La Ruota energetica dell’anno – Ciclo ottopartitico

L’energia universale come quella terrestre e quella umana è ciclica, pertanto durante l’anno solare non rimane costante ma risponde a leggi naturali ben precise che possiamo descrivere in otto ambiti: esse corrispondono alle feste del calendario celtico, quattro feste solari (equinozi e solstizi) e quattro feste lunari.

Conoscere questi cicli affina la sintonia con il cosmo, laddove la società contemporanea porta l’uomo ad essere completamente avulso dal tipo di energia nella quale vive. Le popolazioni antiche e quelle contadine sapevano quanto era importante rispettare questi cicli, la tecnologia ci ha permesso di vivere molto più agevolmente rispetto ai nostri predecessori ma ha portato l’uomo a percepirsi estraneo all’energia del macrocosmo che lo ospita. È fondamentale invece riportare in armonia fra loro queste due vibrazioni.

Nei sei mesi della primavera – estate, lo spirito è contessuto di materia, mentre nei sei mesi di autunno – inverno la materia è contessuta di spirito. Dopo l’estate, durante la quale assistiamo al trionfo della nascita della pianta, si avvierà il processo di incenerimento della pianta: dall’esteriorità del primo emiciclo all’interiorità del secondo, durante il quale prepareremo il terreno ad una nuova esteriorità.

Nella visione greca antica i due solstizi erano chiamati porte: porta degli dei l’invernale, porta degli uomini l’estivo.

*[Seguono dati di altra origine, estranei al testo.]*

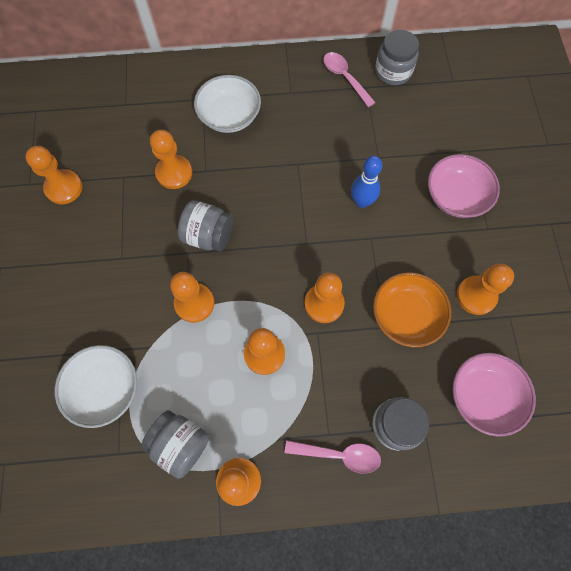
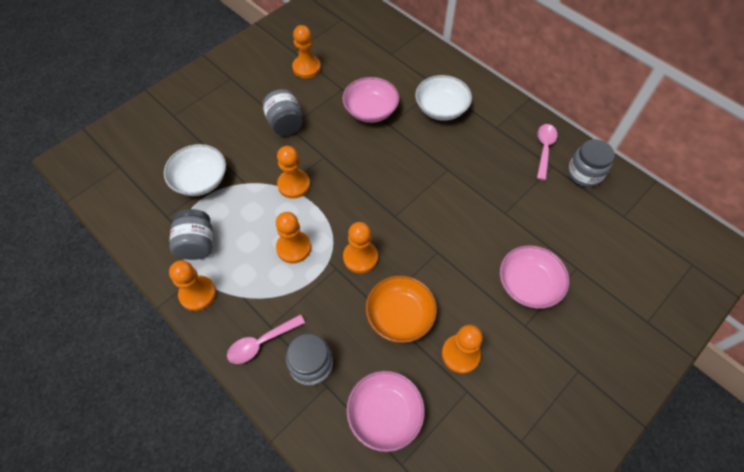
camera: 50 degrees right, 10 degrees down
orange pawn [150,130,192,189] -> pink bowl [342,77,399,123]
grey jar [178,200,233,252] -> grey jar moved to [262,89,303,136]
pink spoon [285,440,381,474] -> pink spoon turned 90 degrees clockwise [227,314,305,364]
blue bowling pin [351,156,382,208] -> none

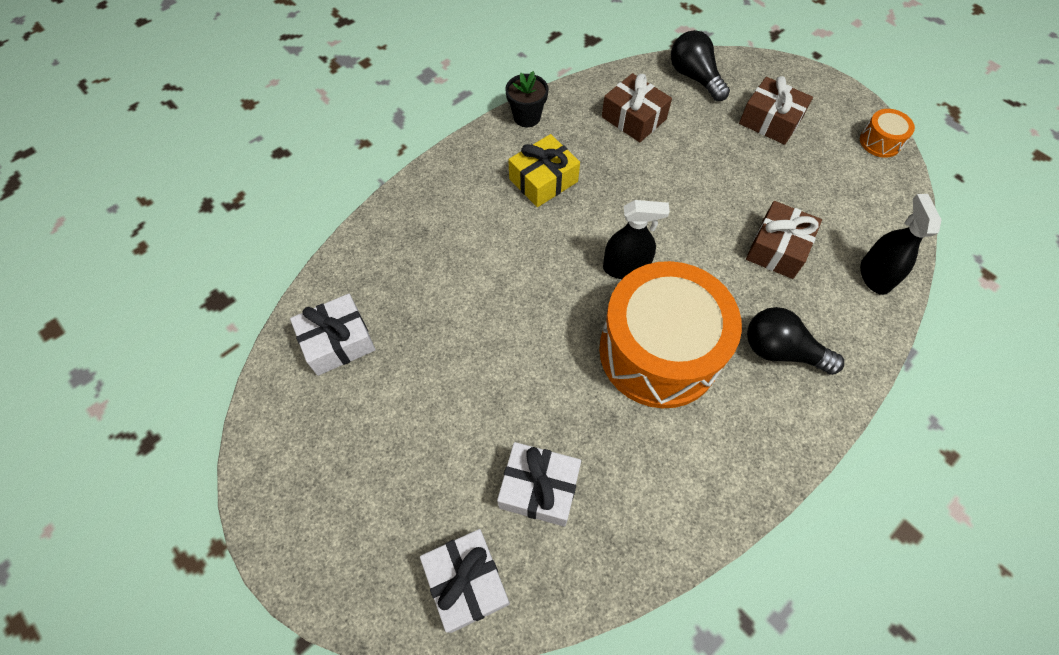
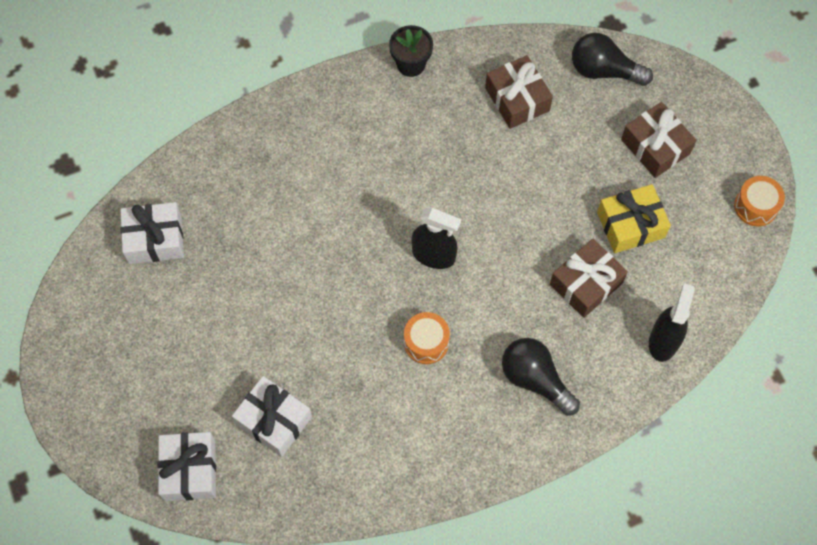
camera: 20 degrees right, 5 degrees up
yellow gift [508,134,580,207] -> yellow gift moved to [597,184,671,253]
orange drum [599,261,742,408] -> orange drum [404,312,450,364], size x0.40
black light bulb [671,30,730,101] -> black light bulb turned 60 degrees counterclockwise [572,33,653,86]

Nell’Odissea Omero descriveva il misterioso antro dell’isola di Itaca nel quale si aprivano due porte:

«l’una rivolta a Borea, è la discesa degli uomini, l’altra invece, che si rivolge a Noto è per gli dei, è il cammino degli immortali»

Il poeta spiega che la porta degli uomini è rivolta a Borea, cioè a nord perché al solstizio estivo il sole si trova a nord dell’equatore celeste; mentre quella degli dei e degli immortali è rivolta a Noto, ovvero a sud, perché l’astro al solstizio invernale si trova a sud dell’equatore.

I solstizi erano dunque simboli del passaggio o del confine tra il mondo dello spazio-tempo e lo stato dell’aspazialità e dell’atemporalità. Per la prima porta solstiziale, quella estiva, si entrava nel mondo della genesi della manifestazione individuale, per l’altra invece, si accedeva agli stati sopraindividuali.

L’anno era diviso in quattro trimestri, ciascuno afferente ad un elemento, così scanditi: Samhain (31 ottobre – 1 e 2 novembre), Imbolc (2 febbraio), Beltane (30 aprile – 1 maggio) e Lughnasadh (31 luglio – 1 agosto).

La ricorrenza che segna l’apertura energetica dell’anno è Samhain, unica festa che nella tradizione durava 3 giorni.